Я не люблю усложнять себе жизнь, и только мысль о караулившем за дверью одиночестве заставила меня остаться. Сняв рубашку, я бросил ее на стол и задул свечу.
— Уйди! — прошептала она, когда я сел на край кровати. — Уйди, дурак! Козел! Тупица!
Я ощутил, как она отпрянула от меня, вжимаясь в стену, и лег на освободившийся край кровати. Она вцепилась мне в волосы, а я притиснул ее к себе, пожалев, что не был паинькой и не пошел спать.
Яна попыталась ударить меня коленом в пах, но я опередил ее — обнял за плечи и коснулся губами ее сухих, жарких губ. Она могла укусить меня, но вместо этого мы потерлись губами, словно обмениваясь верительными грамотами, и пальцы Яны разжались. Мои губы пробежали по ее подбородку, шее. Она потянула мою голову к себе, подставляя губы для поцелуя.
Все было именно так, как должно было быть. Она не уехала из Питера и не ушла из квартиры матери, потому что ждала меня. Не из-за того, что я такой уж хороший — просто больше ждать было некого, а одиночество — пытка, придуманная не для меня одного. Она знала, чем все это кончится, и грубила, не желая подчиняться предначертанной судьбе. Сидя у печки и глядя в огонь, я бессознательно складывал кусочки несложной мозаики и тоже знал, чем все это кончится. Я не хотел этой новой мороки, но, видно, во мне, как в каждом мужчине, живет инстинкт покорителя горных вершин, до которых, по совести говоря, нам нет никакого дела. И если бы Яна не нахамила мне, отходя ко сну, я бы не стал входить в ее комнату…
Когда я начал целовать ее груди, она задышала часто, неровно, от нее запахло женщиной. Чутко реагируя на мои. ласки, она широко раскинула ноги, и источаемая ею влага, ее готовность, после всех этих лицемерных воплей: «Уйди! Козел! Тупица!» — неожиданно разозлили меня.
— У тебя здоровые инстинкты, — сказал я, но она, вместо того чтобы обидеться, рассмеялась хриплым, торжествующим смехом и начала стаскивать с меня джинсы.
* * *
В ней не было ничего особенного. Молодая, хорошенькая самочка. В меру зажатая, в меру бесстыдная. Начитанная и развитая значительно больше своих сверстниц, нервная, как и положено предсказательницам и экстрасенсам, но в общем такая же глупая и наивная, мечтающая, как нынче принято, не о принце, а о супермене из спецназа, который окажется к тому же еще и сыном богатеньких родителей.

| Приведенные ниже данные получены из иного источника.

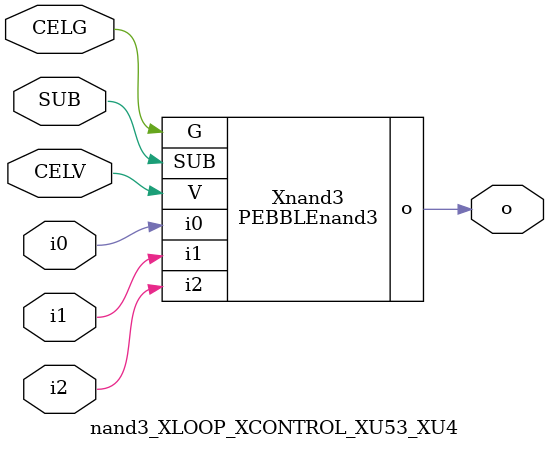
<source format=v>



module PEBBLEnand3 ( o, G, SUB, V, i0, i1, i2 );

  input i0;
  input V;
  input i2;
  input i1;
  input G;
  output o;
  input SUB;
endmodule

//Celera Confidential Do Not Copy nand3_XLOOP_XCONTROL_XU53_XU4
//Celera Confidential Symbol Generator
//5V Inverter
module nand3_XLOOP_XCONTROL_XU53_XU4 (CELV,CELG,i0,i1,i2,o,SUB);
input CELV;
input CELG;
input i0;
input i1;
input i2;
input SUB;
output o;

//Celera Confidential Do Not Copy nand3
PEBBLEnand3 Xnand3(
.V (CELV),
.i0 (i0),
.i1 (i1),
.i2 (i2),
.o (o),
.SUB (SUB),
.G (CELG)
);
//,diesize,PEBBLEnand3

//Celera Confidential Do Not Copy Module End
//Celera Schematic Generator
endmodule

</source>
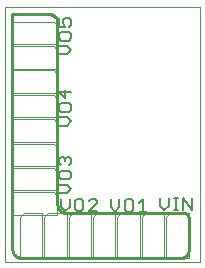
<source format=gto>
G75*
%MOIN*%
%OFA0B0*%
%FSLAX24Y24*%
%IPPOS*%
%LPD*%
%AMOC8*
5,1,8,0,0,1.08239X$1,22.5*
%
%ADD10C,0.0000*%
%ADD11C,0.0100*%
%ADD12C,0.0040*%
%ADD13C,0.0080*%
D10*
X002392Y002517D02*
X002392Y011017D01*
X008892Y011017D01*
X008892Y002517D01*
X002392Y002517D01*
D11*
X002642Y002921D02*
X002642Y010767D01*
X003862Y010767D01*
X003893Y010765D01*
X003924Y010760D01*
X003954Y010751D01*
X003983Y010739D01*
X004011Y010724D01*
X004037Y010706D01*
X004060Y010685D01*
X004081Y010662D01*
X004099Y010636D01*
X004114Y010608D01*
X004126Y010579D01*
X004135Y010549D01*
X004140Y010518D01*
X004142Y010487D01*
X004142Y004421D01*
X004141Y004421D02*
X004143Y004390D01*
X004148Y004359D01*
X004157Y004329D01*
X004169Y004300D01*
X004184Y004272D01*
X004202Y004246D01*
X004223Y004223D01*
X004246Y004202D01*
X004272Y004184D01*
X004300Y004169D01*
X004329Y004157D01*
X004359Y004148D01*
X004390Y004143D01*
X004421Y004141D01*
X004421Y004142D02*
X008340Y004142D01*
X008365Y004140D01*
X008390Y004135D01*
X008414Y004126D01*
X008436Y004114D01*
X008456Y004099D01*
X008474Y004081D01*
X008489Y004061D01*
X008501Y004039D01*
X008510Y004015D01*
X008515Y003990D01*
X008517Y003965D01*
X008517Y002892D01*
X008515Y002862D01*
X008510Y002832D01*
X008501Y002803D01*
X008488Y002776D01*
X008473Y002750D01*
X008454Y002726D01*
X008433Y002705D01*
X008409Y002686D01*
X008383Y002671D01*
X008356Y002658D01*
X008327Y002649D01*
X008297Y002644D01*
X008267Y002642D01*
X002921Y002642D01*
X002921Y002641D02*
X002890Y002643D01*
X002859Y002648D01*
X002829Y002657D01*
X002800Y002669D01*
X002772Y002684D01*
X002746Y002702D01*
X002723Y002723D01*
X002702Y002746D01*
X002684Y002772D01*
X002669Y002800D01*
X002657Y002829D01*
X002648Y002859D01*
X002643Y002890D01*
X002641Y002921D01*
D12*
X002892Y002642D02*
X002892Y004017D01*
X003017Y004142D01*
X003642Y004142D01*
X003642Y002642D01*
X002892Y002642D01*
X003704Y002642D02*
X003704Y004017D01*
X003829Y004142D01*
X004454Y004142D01*
X004454Y002642D01*
X003704Y002642D01*
X004517Y002642D02*
X004517Y004017D01*
X004642Y004142D01*
X005267Y004142D01*
X005267Y002642D01*
X004517Y002642D01*
X005329Y002642D02*
X005329Y004017D01*
X005454Y004142D01*
X006079Y004142D01*
X006079Y002642D01*
X005329Y002642D01*
X006142Y002642D02*
X006142Y004017D01*
X006267Y004142D01*
X006892Y004142D01*
X006892Y002642D01*
X006142Y002642D01*
X006954Y002642D02*
X006954Y004017D01*
X007079Y004142D01*
X007704Y004142D01*
X007704Y002642D01*
X006954Y002642D01*
X007767Y002642D02*
X007767Y004017D01*
X007892Y004142D01*
X008517Y004142D01*
X008517Y002642D01*
X007767Y002642D01*
X004142Y004079D02*
X002642Y004079D01*
X002642Y004829D01*
X004017Y004829D01*
X004142Y004704D01*
X004142Y004079D01*
X004142Y004892D02*
X002642Y004892D01*
X002642Y005642D01*
X004017Y005642D01*
X004142Y005517D01*
X004142Y004892D01*
X004142Y005704D02*
X002642Y005704D01*
X002642Y006454D01*
X004017Y006454D01*
X004142Y006329D01*
X004142Y005704D01*
X004142Y006517D02*
X002642Y006517D01*
X002642Y007267D01*
X004017Y007267D01*
X004142Y007142D01*
X004142Y006517D01*
X004142Y007329D02*
X002642Y007329D01*
X002642Y008079D01*
X004017Y008079D01*
X004142Y007954D01*
X004142Y007329D01*
X004142Y008142D02*
X002642Y008142D01*
X002642Y008892D01*
X004017Y008892D01*
X004142Y008767D01*
X004142Y008142D01*
X004142Y008954D02*
X002642Y008954D01*
X002642Y009704D01*
X004017Y009704D01*
X004142Y009579D01*
X004142Y008954D01*
X004142Y009767D02*
X002642Y009767D01*
X002642Y010517D01*
X004017Y010517D01*
X004142Y010392D01*
X004142Y009767D01*
D13*
X004181Y009706D02*
X004462Y009706D01*
X004602Y009566D01*
X004462Y009425D01*
X004181Y009425D01*
X004251Y009886D02*
X004532Y009886D01*
X004602Y009956D01*
X004602Y010096D01*
X004532Y010166D01*
X004251Y010166D01*
X004181Y010096D01*
X004181Y009956D01*
X004251Y009886D01*
X004181Y010346D02*
X004391Y010346D01*
X004321Y010486D01*
X004321Y010556D01*
X004391Y010627D01*
X004532Y010627D01*
X004602Y010556D01*
X004602Y010416D01*
X004532Y010346D01*
X004181Y010346D02*
X004181Y010627D01*
X004391Y008252D02*
X004391Y007971D01*
X004181Y008181D01*
X004602Y008181D01*
X004532Y007791D02*
X004251Y007791D01*
X004181Y007721D01*
X004181Y007581D01*
X004251Y007511D01*
X004532Y007511D01*
X004602Y007581D01*
X004602Y007721D01*
X004532Y007791D01*
X004462Y007331D02*
X004181Y007331D01*
X004181Y007050D02*
X004462Y007050D01*
X004602Y007191D01*
X004462Y007331D01*
X004462Y006002D02*
X004532Y006002D01*
X004602Y005931D01*
X004602Y005791D01*
X004532Y005721D01*
X004391Y005861D02*
X004391Y005931D01*
X004462Y006002D01*
X004391Y005931D02*
X004321Y006002D01*
X004251Y006002D01*
X004181Y005931D01*
X004181Y005791D01*
X004251Y005721D01*
X004251Y005541D02*
X004181Y005471D01*
X004181Y005331D01*
X004251Y005261D01*
X004532Y005261D01*
X004602Y005331D01*
X004602Y005471D01*
X004532Y005541D01*
X004251Y005541D01*
X004181Y005081D02*
X004462Y005081D01*
X004602Y004941D01*
X004462Y004800D01*
X004181Y004800D01*
X004269Y004615D02*
X004269Y004334D01*
X004409Y004194D01*
X004549Y004334D01*
X004549Y004615D01*
X004730Y004544D02*
X004730Y004264D01*
X004800Y004194D01*
X004940Y004194D01*
X005010Y004264D01*
X005010Y004544D01*
X004940Y004615D01*
X004800Y004615D01*
X004730Y004544D01*
X005190Y004544D02*
X005260Y004615D01*
X005400Y004615D01*
X005470Y004544D01*
X005470Y004474D01*
X005190Y004194D01*
X005470Y004194D01*
X005932Y004322D02*
X006072Y004182D01*
X006212Y004322D01*
X006212Y004602D01*
X006392Y004532D02*
X006392Y004252D01*
X006462Y004182D01*
X006602Y004182D01*
X006672Y004252D01*
X006672Y004532D01*
X006602Y004602D01*
X006462Y004602D01*
X006392Y004532D01*
X005932Y004602D02*
X005932Y004322D01*
X006852Y004462D02*
X006993Y004602D01*
X006993Y004182D01*
X007133Y004182D02*
X006852Y004182D01*
X007567Y004369D02*
X007708Y004229D01*
X007848Y004369D01*
X007848Y004649D01*
X008028Y004649D02*
X008168Y004649D01*
X008098Y004649D02*
X008098Y004229D01*
X008028Y004229D02*
X008168Y004229D01*
X008335Y004229D02*
X008335Y004649D01*
X008615Y004229D01*
X008615Y004649D01*
X007567Y004649D02*
X007567Y004369D01*
M02*

</source>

Зачем, спрашивается, она мне нужна? — подумал я безо всякого любопытства, разглядывая ее в мутном свете зарождающегося дня. Неужто это и впрямь закон продолжения рода во что бы то ни стало, кидающий нас в объятия друг друга на пороге смерти? А тут еще это нестерпимое чувство одиночества… Впрочем, вопрос «зачем» — самый болезненный и бессмысленный из всех, и возвращаться к нему я не собирался.
— Подкинь дров.
Я хотел посмотреть на нее, и она, догадавшись об этом, рассмеялась. Скинула на стул одеяло, в которое куталась, словно в тогу, и присела перед печкой. Открыла заслонку, кинула в топку несколько полешков. Золотые и алые отблески огня заструились по молочно-белой коже и черным как смоль волосам.

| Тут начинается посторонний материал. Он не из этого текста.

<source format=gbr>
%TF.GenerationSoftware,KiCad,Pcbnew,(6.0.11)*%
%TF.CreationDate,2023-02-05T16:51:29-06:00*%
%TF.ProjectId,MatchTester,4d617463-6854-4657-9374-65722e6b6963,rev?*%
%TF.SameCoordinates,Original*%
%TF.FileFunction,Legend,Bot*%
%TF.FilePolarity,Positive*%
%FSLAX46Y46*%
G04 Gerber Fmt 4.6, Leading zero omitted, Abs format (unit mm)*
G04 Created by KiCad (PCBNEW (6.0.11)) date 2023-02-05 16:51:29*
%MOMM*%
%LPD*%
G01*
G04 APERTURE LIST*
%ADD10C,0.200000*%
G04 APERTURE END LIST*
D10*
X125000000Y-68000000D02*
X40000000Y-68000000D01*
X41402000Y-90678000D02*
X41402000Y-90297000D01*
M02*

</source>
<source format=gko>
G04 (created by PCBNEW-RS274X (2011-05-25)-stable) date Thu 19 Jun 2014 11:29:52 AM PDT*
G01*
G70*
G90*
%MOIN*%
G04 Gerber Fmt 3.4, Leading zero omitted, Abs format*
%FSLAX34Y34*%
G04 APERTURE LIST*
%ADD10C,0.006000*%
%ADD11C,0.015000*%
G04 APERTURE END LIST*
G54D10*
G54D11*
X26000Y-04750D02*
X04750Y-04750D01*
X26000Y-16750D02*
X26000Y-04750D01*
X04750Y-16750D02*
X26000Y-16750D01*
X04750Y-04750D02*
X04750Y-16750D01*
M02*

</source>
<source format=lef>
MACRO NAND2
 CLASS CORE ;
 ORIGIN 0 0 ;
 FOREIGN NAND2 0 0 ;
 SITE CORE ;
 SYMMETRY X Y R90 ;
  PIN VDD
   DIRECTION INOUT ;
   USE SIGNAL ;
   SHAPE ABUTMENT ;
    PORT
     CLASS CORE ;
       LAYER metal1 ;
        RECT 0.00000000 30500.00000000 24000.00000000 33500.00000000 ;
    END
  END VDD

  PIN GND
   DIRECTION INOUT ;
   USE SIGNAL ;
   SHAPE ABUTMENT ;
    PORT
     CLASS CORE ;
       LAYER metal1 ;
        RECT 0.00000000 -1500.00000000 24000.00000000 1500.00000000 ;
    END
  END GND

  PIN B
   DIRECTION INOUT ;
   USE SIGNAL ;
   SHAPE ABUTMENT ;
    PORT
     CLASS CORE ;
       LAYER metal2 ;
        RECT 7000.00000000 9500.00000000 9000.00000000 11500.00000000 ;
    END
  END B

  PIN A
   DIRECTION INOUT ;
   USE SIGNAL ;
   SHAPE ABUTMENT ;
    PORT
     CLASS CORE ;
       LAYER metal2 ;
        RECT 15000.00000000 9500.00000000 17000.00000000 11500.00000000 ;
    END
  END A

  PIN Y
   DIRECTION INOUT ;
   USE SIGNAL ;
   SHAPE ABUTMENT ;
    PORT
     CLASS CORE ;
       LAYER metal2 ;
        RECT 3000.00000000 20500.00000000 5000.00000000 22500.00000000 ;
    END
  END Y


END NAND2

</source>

Мы дурно друг о друге думали?
Мы были слишком далеки.
Но теперь-то, в этой крошечной хижине,
прибитые вместе к одной судьбе,
будем ли мы оставаться врагами?
Придется растить в себе любовь,
коли нельзя друг от друга уйти, —
продекламировала Яна, поворачивая ко мне словно отчеканенный из золота профиль. Он совсем не походил на пушкинский, и я удивился, как это мне могла прийти в голову такая ересь.